Encode inputs to be quantized into the bottom feature map.

Parameters:

batch (torch.Tensor) – Batch of input images.

Return type:

Tensor

Returns:

Encoded feature maps.

class anomalib.models.image.dsr.torch_model.EncoderTop(in_channels, num_hiddens, num_residual_layers, num_residual_hiddens)#

Bases: Module

Encoder module for top quantized feature maps.

Parameters:
  • in_channels (int) – Number of input channels.

  • num_hiddens (int) – Number of hidden channels.

  • num_residual_layers (int) – Number of residual layers in residual stacks.

  • num_residual_hiddens (int) – Number of channels in residual layers.

forward(batch)#

Encode inputs to be quantized into the top feature map.

Parameters:

batch (torch.Tensor) – Batch of input images.

Return type:

Tensor

Returns:

Encoded feature maps.

class anomalib.models.image.dsr.torch_model.FeatureDecoder(base_width, out_channels=1)#

Bases: Module

Feature decoder for the subspace restriction network.

Parameters:
  • base_width (int) – Base dimensionality of the layers of the autoencoder.

  • out_channels (int) – Number of output channels.

forward(_, __, b3)#

Decode a batch of latent features to a non-quantized representation.

Parameters:
  • _ (torch.Tensor) – Top latent feature layer.

  • __ (torch.Tensor) – Middle latent feature layer.

  • b3 (torch.Tensor) – Bottom latent feature layer.

Return type:

Tensor

Returns:

Decoded non-quantized representation.

class anomalib.models.image.dsr.torch_model.FeatureEncoder(in_channels, base_width)#

Bases: Module

Feature encoder for the subspace restriction network.

Parameters:
  • in_channels (int) – Number of input channels.

  • base_width (int) – Base dimensionality of the layers of the autoencoder.

forward(batch)#

Encode a batch of input features to the latent space.

Parameters:

batch (torch.Tensor) – Batch of input images.

Return type:

tuple[Tensor, Tensor, Tensor]

Returns: Encoded feature maps.

class anomalib.models.image.dsr.torch_model.ImageReconstructionNetwork(in_channels, num_hiddens, num_residual_layers, num_residual_hiddens)#

Bases: Module

Image Reconstruction Network.

Image reconstruction network that reconstructs the image from a quantized representation.

Parameters:
  • in_channels (int) – Number of input channels.

  • num_hiddens (int) – Number of output channels in residual layers.

  • num_residual_layers (int) – Number of residual layers.

  • num_residual_hiddens (int) – Number of intermediate channels.

forward(inputs)#

Reconstructs an image from a quantized representation.
==========
**Stated exercise A:** Copy each line in the records below that contains the string "context".
==========
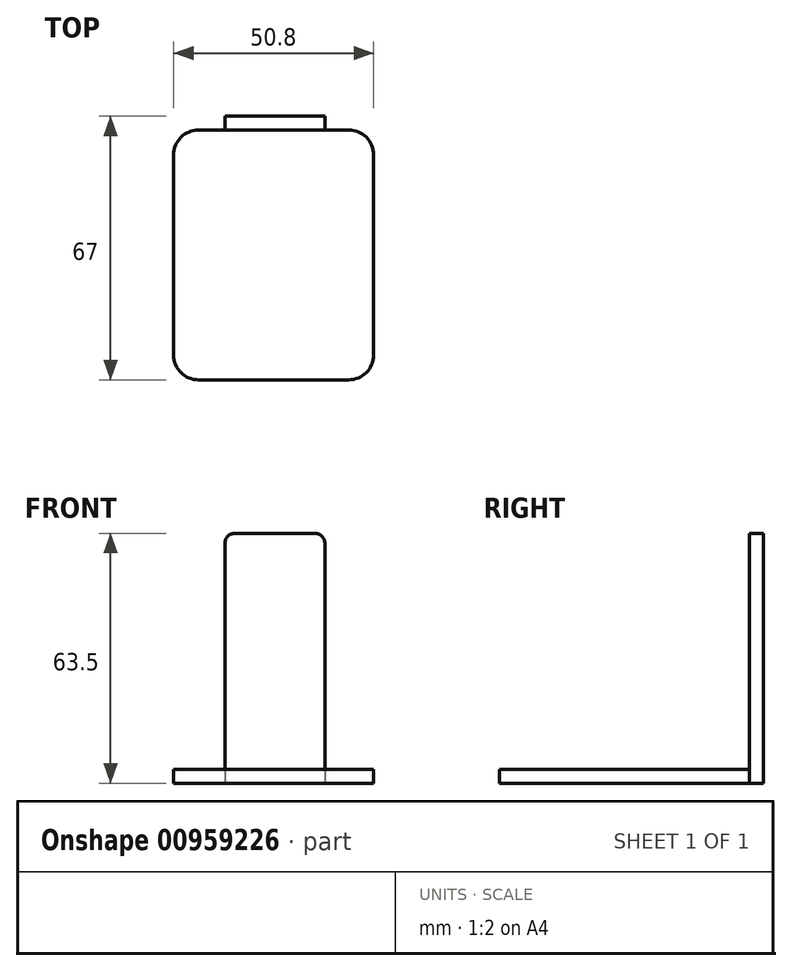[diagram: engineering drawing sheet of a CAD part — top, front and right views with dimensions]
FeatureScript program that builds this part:
annotation { "Feature Type Name" : "Feature", "Feature Type Description" : "" }
export const myFeature = defineFeature(function(context is Context, id is Id, definition is map)
    precondition{}
    {
        {
            var Q0;
            Q0=qCreatedBy(makeId("Top.planeOp"),FACE);
            var sketch = newSketch(context, id + "F0", { "sketchPlane" : qUnion([Q0])});
            skLineSegment(sketch, "E0.bottom", {"start": v(19.05, -63.5) * mm, "end": v(-19.05, -63.5) * mm});
            skLineSegment(sketch, "E0.top", {"start": v(19.05, 0) * mm, "end": v(-19.05, 0) * mm});
            skLineSegment(sketch, "E0.left", {"start": v(25.4, -57.15) * mm, "end": v(25.4, -6.35) * mm});
            skLineSegment(sketch, "E0.right", {"start": v(-25.4, -57.15) * mm, "end": v(-25.4, -6.35) * mm});
            skPoint(sketch, "E0.middle", {"position": v(0, 0) * mm});
            skPoint(sketch, "E1.visualSharp", {"position": v(25.4, -63.5) * mm});
            skArc(sketch, "E1.filletArc", {"start": v(19.05, -63.5) * mm, "mid": v(23.54, -61.64) * mm, "end": v(25.4, -57.15) * mm});
            skPoint(sketch, "E2.visualSharp", {"position": v(-25.4, -63.5) * mm});
            skArc(sketch, "E2.filletArc", {"start": v(-25.4, -57.15) * mm, "mid": v(-23.54, -61.64) * mm, "end": v(-19.05, -63.5) * mm});
            skPoint(sketch, "E3.visualSharp", {"position": v(-25.4, 0) * mm});
            skArc(sketch, "E3.filletArc", {"start": v(-19.05, 0) * mm, "mid": v(-23.54, -1.86) * mm, "end": v(-25.4, -6.35) * mm});
            skPoint(sketch, "E4.visualSharp", {"position": v(25.4, 0) * mm});
            skArc(sketch, "E4.filletArc", {"start": v(25.4, -6.35) * mm, "mid": v(23.54, -1.86) * mm, "end": v(19.05, 0) * mm});
            skSolve(sketch);
        }
        {
            var Q0;
            Q0=qCreatedBy(makeId("Front.planeOp"),FACE);
            var sketch = newSketch(context, id + "F1", { "sketchPlane" : qUnion([Q0])});
            skLineSegment(sketch, "E5.bottom", {"start": v(-9.86, 63.5) * mm, "end": v(10.46, 63.5) * mm});
            skLineSegment(sketch, "E5.top", {"start": v(-12.4, 0) * mm, "end": v(13, 0) * mm});
            skLineSegment(sketch, "E5.left", {"start": v(-12.4, 60.96) * mm, "end": v(-12.4, 0) * mm});
            skLineSegment(sketch, "E5.right", {"start": v(13, 60.96) * mm, "end": v(13, 0) * mm});
            skPoint(sketch, "E6.visualSharp", {"position": v(-12.4, 63.5) * mm});
            skArc(sketch, "E6.filletArc", {"start": v(-9.86, 63.5) * mm, "mid": v(-11.65, 62.76) * mm, "end": v(-12.4, 60.96) * mm});
            skPoint(sketch, "E7.visualSharp", {"position": v(13, 63.5) * mm});
            skArc(sketch, "E7.filletArc", {"start": v(13, 60.96) * mm, "mid": v(12.26, 62.76) * mm, "end": v(10.46, 63.5) * mm});
            skSolve(sketch);
        }
        {
            var Q0;
            Q0=makeQuery(id+"F0.imprint","IMPRINT",FACE,{"disambiguationData":[TD([[makeQuery(id+"F0.imprint","IMPRINT",EDGE,{"derivedFrom":sQuery(id+"F0.wireOp",EDGE,"E0.bottom")}),-1.0]])]});
            extrude(context, id + "F2", {"entities" : qUnion([Q0]), "depth" : 3.5 * mm, "offsetDistance" : 25.4 * mm});
        }
        {
            var Q0;
            Q0=makeQuery(id+"F1.imprint","IMPRINT",FACE,{"disambiguationData":[TD([[makeQuery(id+"F1.imprint","IMPRINT",EDGE,{"derivedFrom":sQuery(id+"F1.wireOp",EDGE,"E5.bottom")}),-1.0]])]});
            extrude(context, id + "F3", {"entities" : qUnion([Q0]), "operationType" : NewBodyOperationType.ADD, "oppositeDirection" : true, "depth" : 3.5 * mm, "offsetDistance" : 25.4 * mm});
        }
    });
==========
**Stated exercise B:** Write what comes next in the anomalib DSR model documentation, picking up after its last line.

**Reply A:**
export const myFeature = defineFeature(function(context is Context, id is Id, definition is map)
            var sketch = newSketch(context, id + "F0", { "sketchPlane" : qUnion([Q0])});
            var sketch = newSketch(context, id + "F1", { "sketchPlane" : qUnion([Q0])});
            extrude(context, id + "F2", {"entities" : qUnion([Q0]), "depth" : 3.5 * mm, "offsetDistance" : 25.4 * mm});
            extrude(context, id + "F3", {"entities" : qUnion([Q0]), "operationType" : NewBodyOperationType.ADD, "oppositeDirection" : true, "depth" : 3.5 * mm, "offsetDistance" : 25.4 * mm});

**Reply B:**
Parameters:

inputs (torch.Tensor) – Quantized features.

Return type:

Tensor

Returns:

Reconstructed image.

class anomalib.models.image.dsr.torch_model.Residual(in_channels, out_channels, num_residual_hiddens)#

Bases: Module

Residual layer.

Parameters:
  • in_channels (int) – Number of input channels.

  • out_channels (int) – Number of output channels.

  • num_residual_hiddens (int) – Number of intermediate channels.

forward(batch)#

Compute residual layer.

Parameters:

batch (torch.Tensor) – Batch of input images.

Return type:

Tensor

Returns:

Computed feature maps.

class anomalib.models.image.dsr.torch_model.ResidualStack(in_channels, num_hiddens, num_residual_layers, num_residual_hiddens)#

Bases: Module

Stack of residual layers.

Parameters:
  • in_channels (int) – Number of input channels.

  • num_hiddens (int) – Number of output channels in residual layers.

  • num_residual_layers (int) – Number of residual layers.

  • num_residual_hiddens (int) – Number of intermediate channels.

forward(batch)#

Compute residual stack.

Parameters:

batch (torch.Tensor) – Batch of input images.

Return type:

Tensor

Returns:

Computed feature maps.

class anomalib.models.image.dsr.torch_model.SubspaceRestrictionModule(base_width)#

Bases: Module

Subspace Restriction Module.

Subspace restriction module that restricts the appearance subspace into configurations that agree with normal appearances and applies quantization.

Parameters:

base_width (int) – Base dimensionality of the layers of the autoencoder.

forward(batch, quantization)#

Generate the quantized anomaly-free representation of an anomalous image.

Parameters:
  • batch (torch.Tensor) – Batch of input images.

  • quantization (function | object) – Quantization function.

Return type:

tuple[Tensor, Tensor]

Returns:

Reconstructed batch of non-quantized features and corresponding quantized features.

class anomalib.models.image.dsr.torch_model.SubspaceRestrictionNetwork(in_channels=64, out_channels=64, base_width=64)#

Bases: Module

Subspace Restriction Network.

Subspace restriction network that reconstructs the input image into a non-quantized configuration that agrees with normal appearances.

Parameters:
  • in_channels (int) – Number of input channels.

  • out_channels (int) – Number of output channels.

  • base_width (int) – Base dimensionality of the layers of the autoencoder.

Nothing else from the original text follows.